Charlie Kaufman v Mediocrity
“I was struggling to get stuff made,” says Charlie Kaufman, “so the idea that this is the thing that happened first is surprising.” The “this” to which the man behind Being John Malkovich, Adaptation and Synecdoche, New York is referring is Anomalisa (11 March), a typically mind-bending tale of a lonely man convinced that everyone he encounters is the same person. And the reason Kaufman – who co-directed the film with Duke Johnson – is surprised this got made? It’s a very adult-themed stop-motion animation, funded through Kickstarter, and based on a play he wrote. “I was going to studios to try to make things, I was talking to production companies, I was writing scripts, so the idea that we got this thing done, against all odds, with no help from any big entities, and that people are responding to it… it’s kind of a cool story.”
Bourne v Legacy
Let’s pretend The Bourne Legacy never happened, shall we? Come this summer memories of that woeful side sequel should be obliterated when Matt Damon and his Bourne Supremacy/Ultimatum director Paul Greengrass re-unite for an as-yet-untitled return for the CIA black ops asset, last seen swimming away in New York’s East River. The new film (out 29 July) picks up 12 years on and finds Bourne – identity and memory recovered – back on the grid in a world much changed by Edward Snowden, austerity and the war on terror.

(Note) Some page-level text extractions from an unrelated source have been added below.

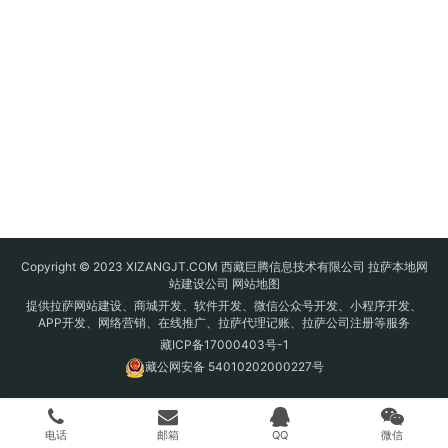
Copyright © 2023 XIZANGJT.COM 西藏巨腾信息技术有限公司 拉萨本地网
站建设公司
网站地图
提供拉萨网站建设、商城开发、软件开发、微信公众号开发、小程序开发、
APP开发、网络营销、在线推广、拉萨代理记账、拉萨公司注册等服务
藏ICP备17000403号-1
藏公网安备 54010202000227号
电话
邮箱
QQ
微信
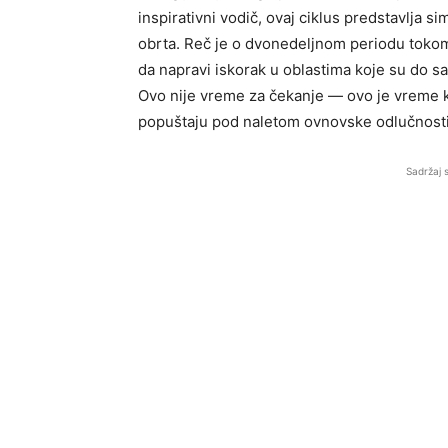
inspirativni vodič, ovaj ciklus predstavlja s
obrta. Reč je o dvonedeljnom periodu tokom 
da napravi iskorak u oblastima koje su do sa
Ovo nije vreme za čekanje — ovo je vreme k
popuštaju pod naletom ovnovske odlučnosti
Sadržaj 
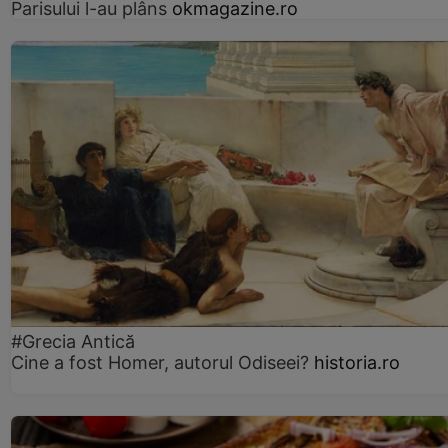
Parisului l-au plâns
okmagazine.ro
#Grecia Antică
Cine a fost Homer, autorul Odiseei?
historia.ro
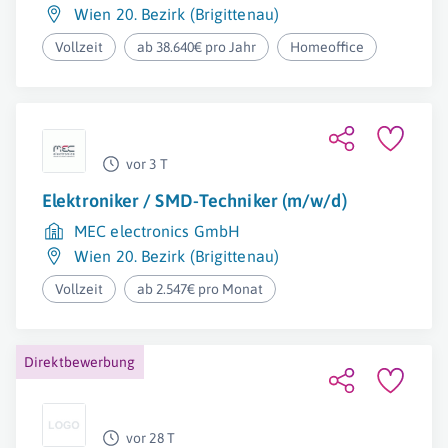
Wien 20. Bezirk (Brigittenau)
Vollzeit
ab 38.640€ pro Jahr
Homeoffice
vor 3 T
Elektroniker / SMD-Techniker (m/w/d)
MEC electronics GmbH
Wien 20. Bezirk (Brigittenau)
Vollzeit
ab 2.547€ pro Monat
Direktbewerbung
vor 28 T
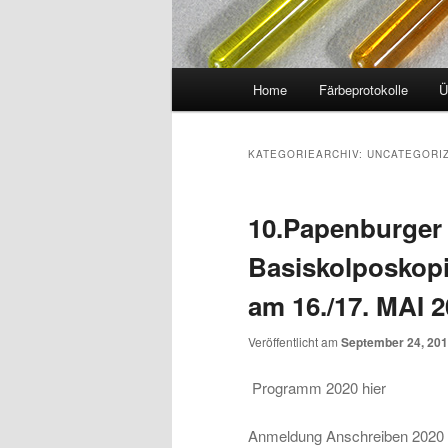
Hauptmenü
Home
Färbeprotokolle
Ü
KATEGORIEARCHIV:
UNCATEGORI
10.Papenburger
Basiskolposkopi
am 16./17. MAI 
Veröffentlicht am
September 24, 20
Programm 2020 hier
Anmeldung Anschreiben 2020 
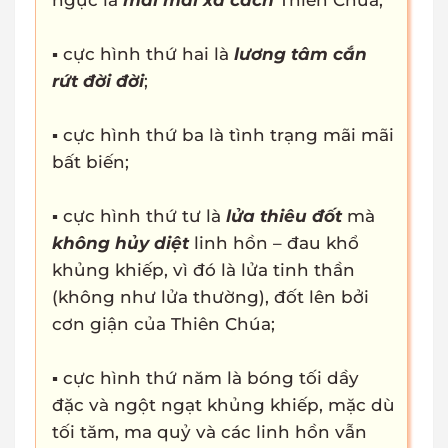
ngục là
mãi mãi xa cách
Thiên Chúa;
▪ cực hình thứ hai là
lương tâm cắn
rứt đời đời
;
▪ cực hình thứ ba là tình trạng mãi mãi
bất biến;
▪ cực hình thứ tư là
lửa thiêu đốt
mà
không hủy diệt
linh hồn – đau khổ
khủng khiếp, vì đó là lửa tinh thần
(không như lửa thường), đốt lên bởi
cơn giận của Thiên Chúa;
▪ cực hình thứ năm là bóng tối dầy
đặc và ngột ngạt khủng khiếp, mặc dù
tối tăm, ma quỷ và các linh hồn vẫn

With Bond having once again jumped the shark, the timing’s perfect for some serious action again – although anyone seeking non-comic-book-related kicks can also get them via Shane Black’s violent buddy movie The Nice Guys (3 June) and from Tom Cruise in Jack Reacher 2 (21 October).
Roald Dahl v JK Rowling
No children’s book authors are more beloved than JK Rowling and the late Roald Dahl, so the prospect of two new blockbusters based on their work is reason enough to get excited. Dahl’s The BFG (22 July) boasts Steven Spielberg as its director (and a motion-captured Mark Rylance as the Big Friendly Giant). Rowling, meanwhile, makes her screenwriting debut by adapting her Harry Potter spin-off Fantastic Beasts and Where to Find Them (18 November), turning it into a new wizarding adventure about a nervy magician (Eddie Redmayne) in 1920s New York hunting the creatures of the title.